## TRY IT
Below is a listing to transcribe in full and exactly; keep the pictures out.

══════════════════════════════

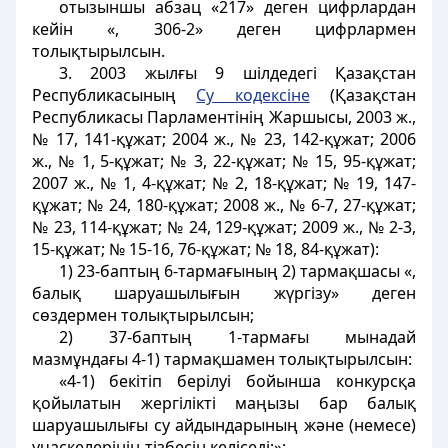
отызыншы абзац «217» деген цифрлардан
кейін «, 306-2» деген цифрлармен
толықтырылсын.
3. 2003 жылғы 9 шілдедегі Қазақстан
Республикасының
Су кодексіне
(Қазақстан
Республикасы Парламентінің Жаршысы, 2003 ж.,
№ 17, 141-құжат; 2004 ж., № 23, 142-құжат; 2006
ж., № 1, 5-құжат; № 3, 22-құжат; № 15, 95-құжат;
2007 ж., № 1, 4-құжат; № 2, 18-құжат; № 19, 147-
құжат; № 24, 180-құжат; 2008 ж., № 6-7, 27-құжат;
№ 23, 114-құжат; № 24, 129-құжат; 2009 ж., № 2-3,
15-құжат; № 15-16, 76-құжат; № 18, 84-құжат):
1) 23-баптың 6-тармағының 2) тармақшасы «,
балық шаруашылығын жүргізу» деген
сөздермен толықтырылсын;
2) 37-баптың 1-тармағы мынадай
мазмұндағы 4-1) тармақшамен толықтырылсын:
«4-1) бекітіп берілуі бойынша конкурсқа
қойылатын жергілікті маңызы бар балық
шаруашылығы су айдындарының және (немесе)
учаскелерінің тізбесін келіседі;»;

══════════════════════════════

## COMPLETED TASK
отызыншы абзац «217» деген цифрлардан
кейін «, 306-2» деген цифрлармен
толықтырылсын.
3. 2003 жылғы 9 шілдедегі Қазақстан
Республикасының
Су кодексіне
(Қазақстан
Республикасы Парламентінің Жаршысы, 2003 ж.,
№ 17, 141-құжат; 2004 ж., № 23, 142-құжат; 2006
ж., № 1, 5-құжат; № 3, 22-құжат; № 15, 95-құжат;
2007 ж., № 1, 4-құжат; № 2, 18-құжат; № 19, 147-
құжат; № 24, 180-құжат; 2008 ж., № 6-7, 27-құжат;
№ 23, 114-құжат; № 24, 129-құжат; 2009 ж., № 2-3,
15-құжат; № 15-16, 76-құжат; № 18, 84-құжат):
1) 23-баптың 6-тармағының 2) тармақшасы «,
балық шаруашылығын жүргізу» деген
сөздермен толықтырылсын;
2) 37-баптың 1-тармағы мынадай
мазмұндағы 4-1) тармақшамен толықтырылсын:
«4-1) бекітіп берілуі бойынша конкурсқа
қойылатын жергілікті маңызы бар балық
шаруашылығы су айдындарының және (немесе)
учаскелерінің тізбесін келіседі;»;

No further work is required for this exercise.